▸ **Quoted passage**
──────

License: GPL-3.0 license

#perl 

How to Use Of Not Equal To The Operator in Bash

Many types of operators exist in Bash to check the equality or inequality of two strings or numbers. The “-ne” and “!=” operators are used to check the inequality of two values in Bash. The single third brackets ([ ]) are used in the “if” condition when the “!=” operator is used to check the inequality. The double third brackets ([[ ]]) are used in the “if” condition when the “-ne” operator is used to check the inequality. The methods of comparing the string and numeric values using these operators are shown in this tutorial.

Using the “!=” Operator

The “!=” operator can be used to check the inequality between two numeric values or two string values. Two uses of this operator are shown in the following examples.

Example 1: Checking the Inequality Between Numbers
Create a Bash file with the following script that takes a number input and check whether the input value is equal to 10 or not using the “!=” operator. The single third brackets ([ ]) are used in the “if” condition here.

#!/bin/bash
#Take a number
echo -n "Enter a number:"
read number

#Use '!=' operator to check the number value
if [ $number != 10 ]; then
    echo "The number is not equal to 10."
else
    echo "The number is equal to 10."
fi

The script is executed twice in the following output. Twelve (12) is taken as input in the first execution and “The number is not equal to 10” is printed. Ten (10) is taken as input in the second execution and “The number is equal to 10” is printed:

Example 2:
Create a Bash file with the following script that takes two string values and check whether the input values are equal or not using the “!=” operator. The single third brackets ([ ]) are used in the “if” condition here.

#!/bin/bash
#Take a number
echo -n "Enter the first string value: "
read str1
echo -n "Enter the second string value: "
read str2

#Use '!=' operator to check the string values
if [ "$str1" != "$str2" ]; then
    echo "The strings are not equal."
else
    echo "The strings are equal."
fi

The script is executed twice in the following output. The “Hello” and “hello” string values are taken as inputs in the first execution and these values are not equal because the string values are compared case-sensitively. In the next execution, the “hello” and “hello” string values are taken as equal inputs:

Using the “-ne” Operator

The “-ne” operator can be used to check the inequality between two numeric values but not can be used to compare the string values. Two uses of this operator to compare the numeric and string values are shown in the following examples.

──────

▸ **Exercise description**
According to the Bash tutorial, why are the inputs "Hello" and "hello" treated as not equal?

▸ **Data records**

──────

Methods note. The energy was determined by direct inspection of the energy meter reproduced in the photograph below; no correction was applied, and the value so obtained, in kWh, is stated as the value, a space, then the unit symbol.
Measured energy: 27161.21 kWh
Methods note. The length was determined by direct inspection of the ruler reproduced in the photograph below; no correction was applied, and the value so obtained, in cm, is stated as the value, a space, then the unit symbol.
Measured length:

──────

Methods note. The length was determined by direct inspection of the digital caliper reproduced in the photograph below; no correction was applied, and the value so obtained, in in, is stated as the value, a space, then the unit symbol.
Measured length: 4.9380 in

──────

▸ **Finished task**
Because the string values are compared case-sensitively.